*WORK ITEM*: Copy the items from the start through the line that contains "1,4-dioxane is not", swapping "restricts" for "limits" and leaving the pictures out.

*Page images and extracted text*:
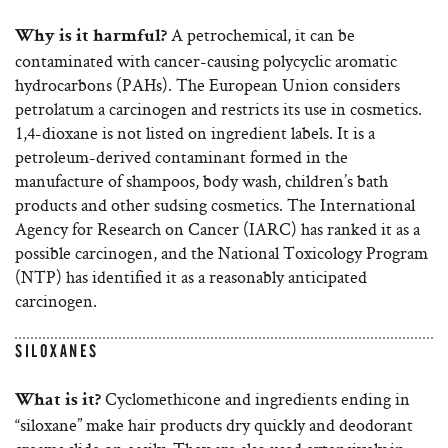
A petrochemical, it can be
Why is it harmful?
contaminated with cancer-causing polycyclic aromatic
hydrocarbons (PAHs). The European Union considers
petrolatum a carcinogen and restricts its use in cosmetics.
1,4-dioxane is not listed on ingredient labels. It is a
petroleum-derived contaminant formed in the
manufacture of shampoos, body wash, children’s bath
products and other sudsing cosmetics. The International
Agency for Research on Cancer (IARC) has ranked it as a
possible carcinogen, and the National Toxicology Program
(NTP) has identified it as a reasonably anticipated
carcinogen.
SILOXANES
Cyclomethicone and ingredients ending in
What is it?
“siloxane” make hair products dry quickly and deodorant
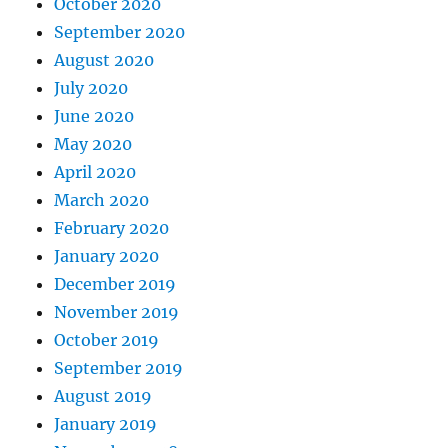
October 2020
September 2020
August 2020
July 2020
June 2020
May 2020
April 2020
March 2020
February 2020
January 2020
December 2019
November 2019
October 2019
September 2019
August 2019
January 2019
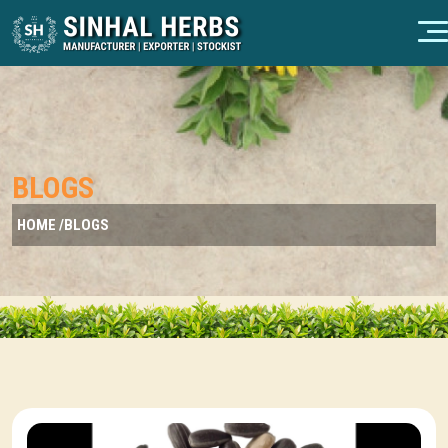
BLOGS
HOME /
BLOGS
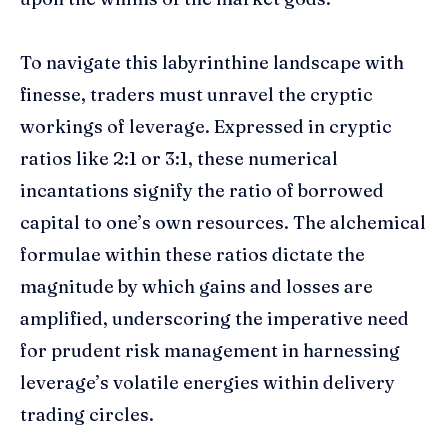
To navigate this labyrinthine landscape with
finesse, traders must unravel the cryptic
workings of leverage. Expressed in cryptic
ratios like 2:1 or 3:1, these numerical
incantations signify the ratio of borrowed
capital to one’s own resources. The alchemical
formulae within these ratios dictate the
magnitude by which gains and losses are
amplified, underscoring the imperative need
for prudent risk management in harnessing
leverage’s volatile energies within delivery
trading circles.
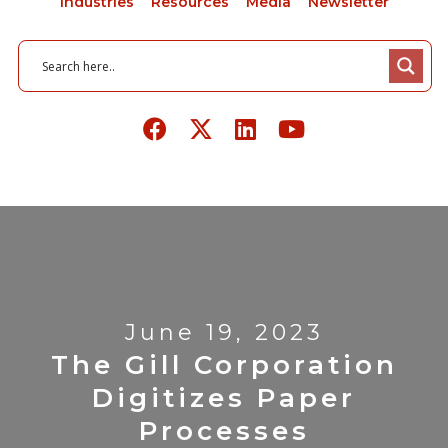
Industries
Resources
Media
Newsletter
June 19, 2023
The Gill Corporation
Digitizes Paper
Processes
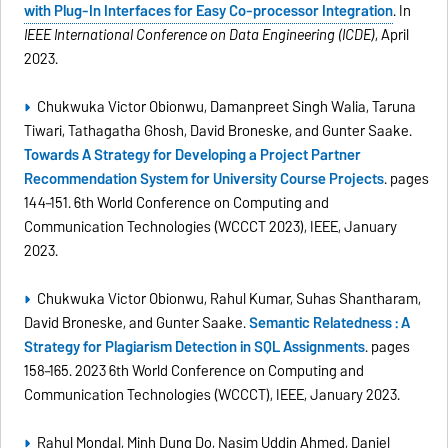
with Plug-In Interfaces for Easy Co-processor Integration
. In
IEEE International Conference on Data Engineering (ICDE)
, April
2023.
Chukwuka Victor Obionwu, Damanpreet Singh Walia, Taruna
Tiwari, Tathagatha Ghosh, David Broneske, and Gunter Saake.
Towards A Strategy for Developing a Project Partner
Recommendation System for University Course Projects
. pages
144–151. 6th World Conference on Computing and
Communication Technologies (WCCCT 2023), IEEE, January
2023.
Chukwuka Victor Obionwu, Rahul Kumar, Suhas Shantharam,
David Broneske, and Gunter Saake.
Semantic Relatedness : A
Strategy for Plagiarism Detection in SQL Assignments
. pages
158–165. 2023 6th World Conference on Computing and
Communication Technologies (WCCCT), IEEE, January 2023.
Rahul Mondal, Minh Dung Do, Nasim Uddin Ahmed, Daniel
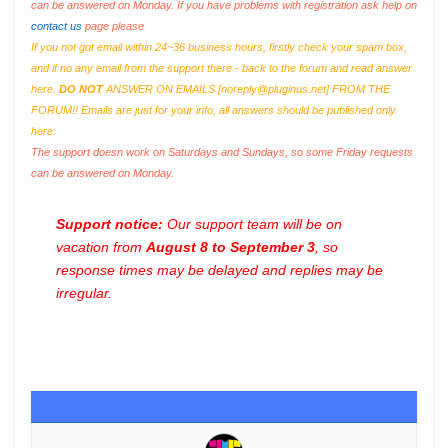
can be answered on Monday. If you have problems with registration ask help on
contact us
page please
If you not got email within 24~36 business hours, firstly check your spam box,
and if no any email from the support there - back to the forum and read answer
here.
DO NOT
ANSWER ON EMAILS [
noreply@pluginus.net
] FROM THE
FORUM!! Emails are just for your info, all answers should be published only
here.
The support doesn work on Saturdays and Sundays, so some Friday requests
can be answered on Monday.
Support notice:
Our support team will be on
vacation from
August 8 to September 3
, so
response times may be delayed and replies may be
irregular.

*RESPONSE TO THE EXERCISE*:
A petrochemical, it can be
Why is it harmful?
contaminated with cancer-causing polycyclic aromatic
hydrocarbons (PAHs). The European Union considers
petrolatum a carcinogen and limits its use in cosmetics.
1,4-dioxane is not listed on ingredient labels. It is a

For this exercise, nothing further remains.